*** Input material ***
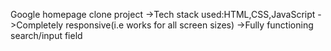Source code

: Google homepage clone project
->Tech stack used:HTML,CSS,JavaScript
->Completely responsive(i.e works for all screen sizes)
->Fully functioning search/input field

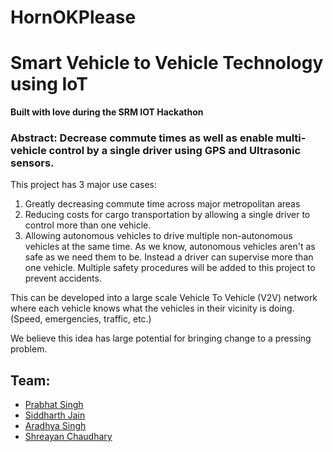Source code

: # HornOKPlease

# Smart Vehicle to Vehicle Technology using IoT

**Built with love during the SRM IOT Hackathon**

### Abstract: Decrease commute times as well as enable multi-vehicle control by a single driver using GPS and Ultrasonic sensors.

This project has 3 major use cases:
1. Greatly decreasing commute time across major metropolitan areas
2. Reducing costs for cargo transportation by allowing a single driver to control more than one vehicle.
3. Allowing autonomous vehicles to drive multiple non-autonomous vehicles at the same time.
As we know, autonomous vehicles aren't as safe as we need them to be. Instead a driver can supervise more than one vehicle. Multiple safety procedures will be added to this project to prevent accidents.

This can be developed into a large scale Vehicle To Vehicle (V2V) network where each vehicle knows what the vehicles in their vicinity is doing. (Speed, emergencies, traffic, etc.)

We believe this idea has large potential for bringing change to a pressing problem.

## Team:
* [Prabhat Singh](https://github.com/prabhatdev "Logo Title Text 1")
* [Siddharth Jain](https://github.com/SidJain1412)
* [Aradhya Singh](https://github.com/aradhyas)
* [Shreayan Chaudhary](https://github.com/shreayan98c)
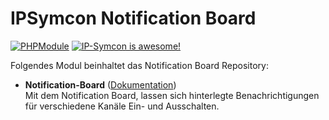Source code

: # IPSymcon Notification Board

[![PHPModule](https://img.shields.io/badge/Symcon-PHPModul-red.svg)](https://www.symcon.de/service/dokumentation/entwicklerbereich/sdk-tools/sdk-php/)
[![IP-Symcon is awesome!](https://img.shields.io/badge/IP--Symcon-5.5-blue.svg)](https://www.symcon.de)

Folgendes Modul beinhaltet das Notification Board Repository:

- __Notification-Board__ ([Dokumentation](NotificationBoard))  
	Mit dem Notification Board, lassen sich hinterlegte Benachrichtigungen für verschiedene Kanäle Ein- und Ausschalten.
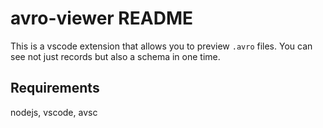 # avro-viewer README
This is a vscode extension that allows you to preview `.avro` files.
You can see not just records but also a schema in one time.

## Requirements
nodejs, vscode, avsc

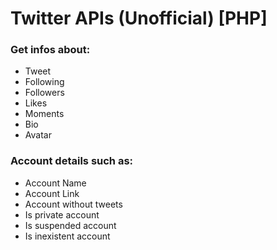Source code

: # Twitter APIs (Unofficial) [PHP]

### Get infos about:

- Tweet
- Following
- Followers
- Likes
- Moments
- Bio
- Avatar


### Account details such as:

- Account Name
- Account Link
- Account without tweets
- Is private account
- Is suspended account
- Is inexistent account
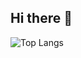 ## Hi there 👋

![Top Langs](https://github-readme-stats.vercel.app/api/top-langs/?username=CottontailRabbit&layout=compact)
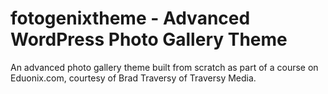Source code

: # fotogenixtheme - Advanced WordPress Photo Gallery Theme

An advanced photo gallery theme built from scratch as part of a course on Eduonix.com, courtesy of Brad Traversy of Traversy Media.
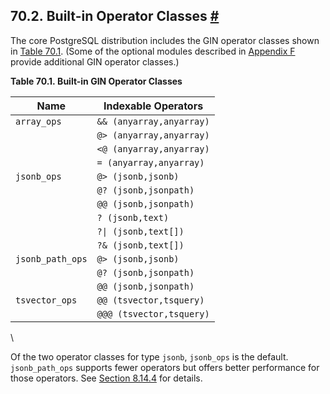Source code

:## 70.2. Built-in Operator Classes [#](#GIN-BUILTIN-OPCLASSES)

The core PostgreSQL distribution includes the GIN operator classes shown in [Table 70.1](gin-builtin-opclasses.html#GIN-BUILTIN-OPCLASSES-TABLE "Table 70.1. Built-in GIN Operator Classes"). (Some of the optional modules described in [Appendix F](contrib.html "Appendix F. Additional Supplied Modules and Extensions") provide additional GIN operator classes.)

**Table 70.1. Built-in GIN Operator Classes**

| Name             | Indexable Operators      |
| ---------------- | ------------------------ |
| `array_ops`      | `&& (anyarray,anyarray)` |
|                  | `@> (anyarray,anyarray)` |
|                  | `<@ (anyarray,anyarray)` |
|                  | `= (anyarray,anyarray)`  |
| `jsonb_ops`      | `@> (jsonb,jsonb)`       |
|                  | `@? (jsonb,jsonpath)`    |
|                  | `@@ (jsonb,jsonpath)`    |
|                  | `? (jsonb,text)`         |
|                  | `?\| (jsonb,text[])`     |
|                  | `?& (jsonb,text[])`      |
| `jsonb_path_ops` | `@> (jsonb,jsonb)`       |
|                  | `@? (jsonb,jsonpath)`    |
|                  | `@@ (jsonb,jsonpath)`    |
| `tsvector_ops`   | `@@ (tsvector,tsquery)`  |
|                  | `@@@ (tsvector,tsquery)` |

\

Of the two operator classes for type `jsonb`, `jsonb_ops` is the default. `jsonb_path_ops` supports fewer operators but offers better performance for those operators. See [Section 8.14.4](datatype-json.html#JSON-INDEXING "8.14.4. jsonb Indexing") for details.
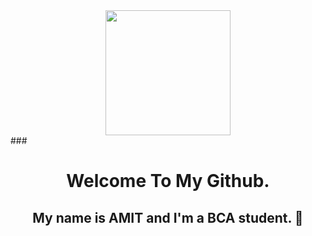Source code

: <div align="center">
    <img height="200" src="https://i.ibb.co/0jG8yBK/logo.png" />
</div>
###
<h1 align="center">Welcome To My Github.</h1>

###

<h2 align="center">My name is AMIT and I'm a BCA student. 💂</h2>

###
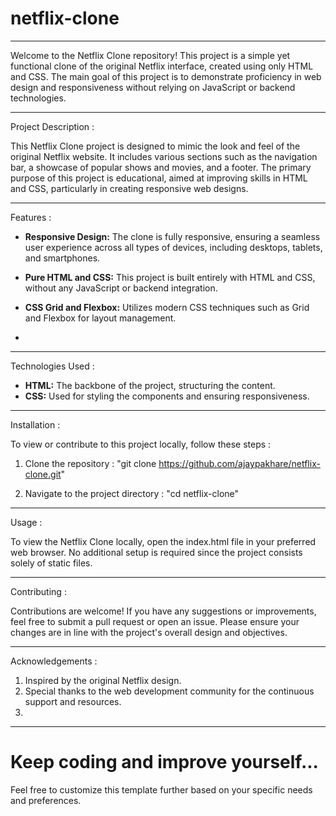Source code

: # netflix-clone
------------------------------------------------------------------------------------------------------------------------------------------------------------------------------------------------------------

Welcome to the Netflix Clone repository! This project is a simple yet functional clone of the original Netflix interface, created using only HTML and CSS. The main goal of this project is to demonstrate proficiency in web design and responsiveness without relying on JavaScript or backend technologies.

------------------------------------------------------------------------------------------------------------------------------------------------------------------------------------------------------------

Project Description :

This Netflix Clone project is designed to mimic the look and feel of the original Netflix website. It includes various sections such as the navigation bar, a showcase of popular shows and movies, and a footer. The primary purpose of this project is educational, aimed at improving skills in HTML and CSS, particularly in creating responsive web designs.

------------------------------------------------------------------------------------------------------------------------------------------------------------------------------------------------------------

Features :

* **Responsive Design:** The clone is fully responsive, ensuring a seamless user experience across all types of devices, including desktops, tablets, and smartphones.
  
* **Pure HTML and CSS:** This project is built entirely with HTML and CSS, without any JavaScript or backend integration.

* **CSS Grid and Flexbox:** Utilizes modern CSS techniques such as Grid and Flexbox for layout management.
* 
------------------------------------------------------------------------------------------------------------------------------------------------------------------------------------------------------------
  
Technologies Used :

* **HTML:** The backbone of the project, structuring the content.
* **CSS:** Used for styling the components and ensuring responsiveness.
  
------------------------------------------------------------------------------------------------------------------------------------------------------------------------------------------------------------
  
Installation :

To view or contribute to this project locally, follow these steps :

1. Clone the repository : 
"git clone https://github.com/ajaypakhare/netflix-clone.git"

2. Navigate to the project directory :
"cd netflix-clone"

------------------------------------------------------------------------------------------------------------------------------------------------------------------------------------------------------------

Usage :

To view the Netflix Clone locally, open the index.html file in your preferred web browser. No additional setup is required since the project consists solely of static files.

------------------------------------------------------------------------------------------------------------------------------------------------------------------------------------------------------------

Contributing : 

Contributions are welcome! If you have any suggestions or improvements, feel free to submit a pull request or open an issue. Please ensure your changes are in line with the project's overall design and 
objectives.

------------------------------------------------------------------------------------------------------------------------------------------------------------------------------------------------------------

Acknowledgements : 

1. Inspired by the original Netflix design.
2. Special thanks to the web development community for the continuous support and resources.
3. 
------------------------------------------------------------------------------------------------------------------------------------------------------------------------------------------------------------

# Keep coding and improve yourself...

Feel free to customize this template further based on your specific needs and preferences.
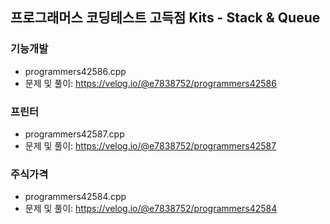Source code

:## 프로그래머스 코딩테스트 고득점 Kits - Stack & Queue

### 기능개발
- programmers42586.cpp
- 문제 및 풀이: https://velog.io/@e7838752/programmers42586

### 프린터
- programmers42587.cpp
- 문제 및 풀이: https://velog.io/@e7838752/programmers42587

### 주식가격
- programmers42584.cpp
- 문제 및 풀이: https://velog.io/@e7838752/programmers42584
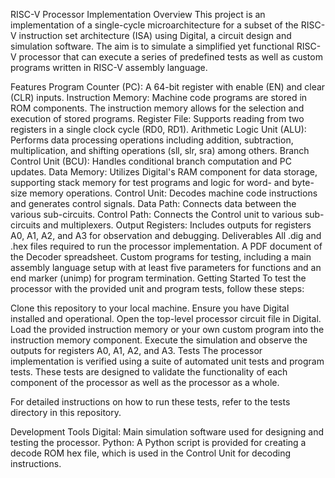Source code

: RISC-V Processor Implementation
Overview
This project is an implementation of a single-cycle microarchitecture for a subset of the RISC-V instruction set architecture (ISA) using Digital, a circuit design and simulation software. The aim is to simulate a simplified yet functional RISC-V processor that can execute a series of predefined tests as well as custom programs written in RISC-V assembly language.

Features
Program Counter (PC): A 64-bit register with enable (EN) and clear (CLR) inputs.
Instruction Memory: Machine code programs are stored in ROM components. The instruction memory allows for the selection and execution of stored programs.
Register File: Supports reading from two registers in a single clock cycle (RD0, RD1).
Arithmetic Logic Unit (ALU): Performs data processing operations including addition, subtraction, multiplication, and shifting operations (sll, slr, sra) among others.
Branch Control Unit (BCU): Handles conditional branch computation and PC updates.
Data Memory: Utilizes Digital's RAM component for data storage, supporting stack memory for test programs and logic for word- and byte-size memory operations.
Control Unit: Decodes machine code instructions and generates control signals.
Data Path: Connects data between the various sub-circuits.
Control Path: Connects the Control unit to various sub-circuits and multiplexers.
Output Registers: Includes outputs for registers A0, A1, A2, and A3 for observation and debugging.
Deliverables
All .dig and .hex files required to run the processor implementation.
A PDF document of the Decoder spreadsheet.
Custom programs for testing, including a main assembly language setup with at least five parameters for functions and an end marker (unimp) for program termination.
Getting Started
To test the processor with the provided unit and program tests, follow these steps:

Clone this repository to your local machine.
Ensure you have Digital installed and operational.
Open the top-level processor circuit file in Digital.
Load the provided instruction memory or your own custom program into the instruction memory component.
Execute the simulation and observe the outputs for registers A0, A1, A2, and A3.
Tests
The processor implementation is verified using a suite of automated unit tests and program tests. These tests are designed to validate the functionality of each component of the processor as well as the processor as a whole.

For detailed instructions on how to run these tests, refer to the tests directory in this repository.

Development Tools
Digital: Main simulation software used for designing and testing the processor.
Python: A Python script is provided for creating a decode ROM hex file, which is used in the Control Unit for decoding instructions.
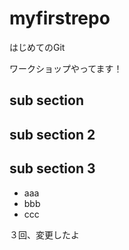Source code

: # myfirstrepo

はじめてのGit

ワークショップやってます！


## sub section

## sub section 2

## sub section 3

- aaa
- bbb
- ccc

３回、変更したよ
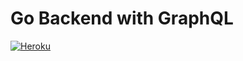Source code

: # Go Backend with GraphQL
[![Heroku](https://heroku-badge.herokuapp.com/?app=powerful-garden-60474)](https://heroku.com)
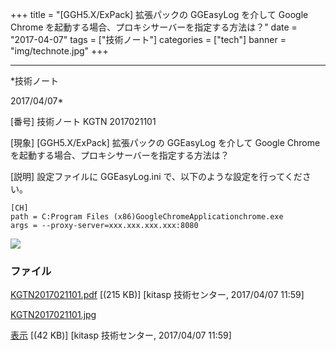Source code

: ﻿+++
title = "[GGH5.X/ExPack] 拡張パックの GGEasyLog を介して Google Chrome を起動する場合、プロキシサーバーを指定する方法は？"
date = "2017-04-07"
tags = ["技術ノート"]
categories = ["tech"]
banner = "img/technote.jpg"
+++

-----------------------------------------------------------------------------------------------------------------------------

*技術ノート

2017/04/07*


[番号]
技術ノート KGTN 2017021101

[現象]
[GGH5.X/ExPack] 拡張パックの GGEasyLog を介して Google Chrome
を起動する場合、プロキシサーバーを指定する方法は？

[説明]
設定ファイルに GGEasyLog.ini で、以下のような設定を行ってください。

    [CH]
    path = C:Program Files (x86)GoogleChromeApplicationchrome.exe
    args = --proxy-server=xxx.xxx.xxx.xxx:8080

![](http://techreport.kitasp.net/attachments/download/3298/KGTN2017021101.jpg)


### ファイル

 
 


[KGTN2017021101.pdf](http://techreport.kitasp.net/attachments/download/3297/KGTN2017021101.pdf)
 [(215 KB)] [kitasp 技術センター, 2017/04/07
11:59]

[KGTN2017021101.jpg](http://techreport.kitasp.net/attachments/download/3298/KGTN2017021101.jpg)

[表示](http://techreport.kitasp.net/attachments/3298/KGTN2017021101.jpg "表示")
 [(42 KB)] [kitasp 技術センター, 2017/04/07
11:59]


 


 

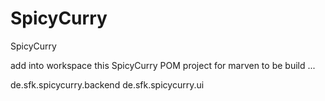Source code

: # SpicyCurry
SpicyCurry

add into workspace this SpicyCurry POM project for marven to be build ...

de.sfk.spicycurry.backend
de.sfk.spicycurry.ui
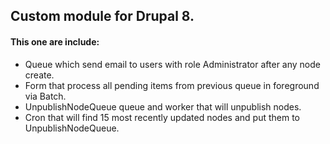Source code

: <h2>Custom module for Drupal 8.</h2>
<h4>This one are include:</h4>
<ul>
  <li>Queue which send email to users with role Administrator after any node create.</li>
  <li>Form that process all pending items from previous queue in foreground via Batch.</li>
  <li>UnpublishNodeQueue queue and worker that will unpublish nodes.</li>
  <li>Cron that will find 15 most recently updated nodes and put them to UnpublishNodeQueue.</li>
<ul>
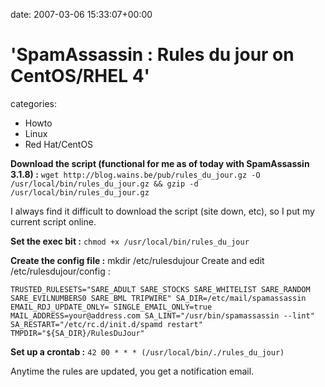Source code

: 


date: 2007-03-06 15:33:07+00:00


# 'SpamAssassin : Rules du jour on CentOS/RHEL 4'

categories:
- Howto
- Linux
- Red Hat/CentOS


**Download the script (functional for me as of today with SpamAssassin 3.1.8) :**
`wget http://blog.wains.be/pub/rules_du_jour.gz -O /usr/local/bin/rules_du_jour.gz && gzip -d /usr/local/bin/rules_du_jour.gz`

I always find it difficult to download the script (site down, etc), so I put my current script online.



**Set the exec bit :**
`chmod +x /usr/local/bin/rules_du_jour`

**Create the config file :**
mkdir /etc/rulesdujour
Create and edit /etc/rulesdujour/config :

`TRUSTED_RULESETS="SARE_ADULT SARE_STOCKS SARE_WHITELIST SARE_RANDOM SARE_EVILNUMBERS0 SARE_BML TRIPWIRE"
SA_DIR=/etc/mail/spamassassin
EMAIL_RDJ_UPDATE_ONLY=
SINGLE_EMAIL_ONLY=true
MAIL_ADDRESS=your@address.com
SA_LINT="/usr/bin/spamassassin --lint"
SA_RESTART="/etc/rc.d/init.d/spamd restart"
TMPDIR="${SA_DIR}/RulesDuJour"`

**Set up a crontab :**
`42 00 * * * (/usr/local/bin/./rules_du_jour)`

Anytime the rules are updated, you get a notification email.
*** End of Input material ***
◆ **Task statement**: From the data above, return every line from the line that has "Program Counter (PC): A" up to and including the line that has "Register File: Supports", exactly.

◆ **Task response**:
Program Counter (PC): A 64-bit register with enable (EN) and clear (CLR) inputs.
Instruction Memory: Machine code programs are stored in ROM components. The instruction memory allows for the selection and execution of stored programs.
Register File: Supports reading from two registers in a single clock cycle (RD0, RD1).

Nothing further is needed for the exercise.